Tasks to perform —
a – In the report on the eighth-grade novel writers, what is Samantha Smolar's story about?
b – Sum up the report on the eighth-grade novel writers in two sentences.
c – Duplicate the part of the report on the eighth-grade novel writers starting at "BETH FERTIG, BYLINE: Kiana" and ending at "with the guy.".

Selected passage —
BETH FERTIG, BYLINE: Kiana Colon says her story is about a teenage drug dealer.
KIANA COLON: She is a stuck in her dad's footsteps. Like, she has to keep on with the family traits of being a drug dealer, and she wants to get out of it.
FERTIG: Sitting across from her, Karla Tribaldos starts her novel with an intimate scene about a girl bracing for a terrible school day.
KARLA TRIBALDOS: (Reading) I laid back into my bed and stared at the white ceiling and thought to myself - I can get through this day.
It's about a girl who's getting bullied in school, and she ends up falling in love with the guy.
FERTIG: There's a lot of drama coursing through the imaginations of these eighth graders at Tomkins Square Middle School. At least three kids are writing about a familiar subject in pop culture...
WOLFGANG CARDONE: So my story is about the reaction of people in a zombie apocalypse.
FERTIG: But Wolfgang Cardone insists his story isn't so much about the zombies.
WOLFGANG: Like, there's not really any scenes where they're killing them, stuff like that. It's just about what people do to each other to survive in this situation.
FERTIG: So we've got drugs, bullying and zombies. Eighth grade teacher Amy Anderla says this is her second time participating in a National Novel Writers Month. She's noticed young teens love reading and writing about people with terrible lives.
AMY ANDERLA: I think it's a way to experience things that you can come out of, you know? Like, you read the book, but you don't have to experience it.
FERTIG: Thirteen-year-old Samantha Smolar seems to agree.
SAMANTHA SMOLAR: I love horror books. I'm obsessed with reading and writing. Like, I go home and I write, like, horror stories and I just want to creep myself out.
FERTIG: Oh, and her story? It's about a girl with two heads. For NPR News, I'm Beth Fertig in New York.

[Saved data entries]
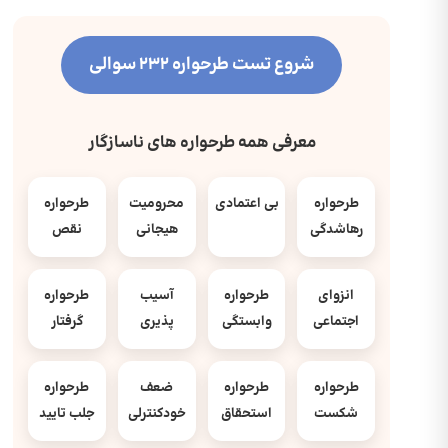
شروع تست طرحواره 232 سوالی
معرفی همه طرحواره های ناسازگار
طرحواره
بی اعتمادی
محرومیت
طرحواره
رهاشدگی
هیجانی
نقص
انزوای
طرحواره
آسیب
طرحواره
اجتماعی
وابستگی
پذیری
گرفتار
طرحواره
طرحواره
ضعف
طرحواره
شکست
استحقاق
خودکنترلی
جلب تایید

...

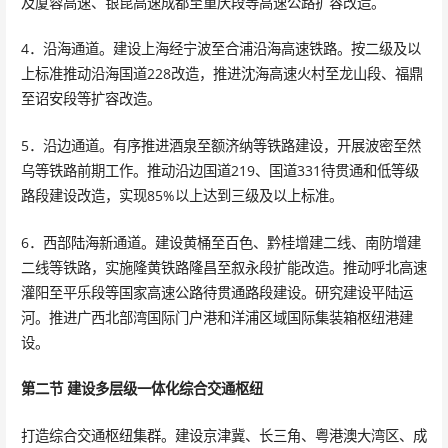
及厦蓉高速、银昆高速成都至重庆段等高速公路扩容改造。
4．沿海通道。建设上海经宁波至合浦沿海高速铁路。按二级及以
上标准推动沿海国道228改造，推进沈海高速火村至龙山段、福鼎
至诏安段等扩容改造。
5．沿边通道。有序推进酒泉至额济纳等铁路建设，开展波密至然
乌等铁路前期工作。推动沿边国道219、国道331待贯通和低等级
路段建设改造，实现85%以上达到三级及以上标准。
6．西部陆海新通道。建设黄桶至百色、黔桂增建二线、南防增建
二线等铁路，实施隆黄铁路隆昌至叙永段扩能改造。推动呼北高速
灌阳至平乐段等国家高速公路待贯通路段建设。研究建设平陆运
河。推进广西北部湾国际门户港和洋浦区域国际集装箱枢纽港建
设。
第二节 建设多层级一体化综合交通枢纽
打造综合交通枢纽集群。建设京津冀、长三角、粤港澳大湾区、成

Results for each task —
a – A girl with two heads.

b – Eighth graders at Tomkins Square Middle School are writing novels on dramatic subjects such as a teenage drug dealer, a girl who is bullied at school, and a zombie apocalypse. Their teacher, Amy Anderla, has noticed that young teens love reading and writing about people with terrible lives, and she thinks it lets them experience hard things without having to live through them.

c –
BETH FERTIG, BYLINE: Kiana Colon says her story is about a teenage drug dealer.
KIANA COLON: She is a stuck in her dad's footsteps. Like, she has to keep on with the family traits of being a drug dealer, and she wants to get out of it.
FERTIG: Sitting across from her, Karla Tribaldos starts her novel with an intimate scene about a girl bracing for a terrible school day.
KARLA TRIBALDOS: (Reading) I laid back into my bed and stared at the white ceiling and thought to myself - I can get through this day.
It's about a girl who's getting bullied in school, and she ends up falling in love with the guy.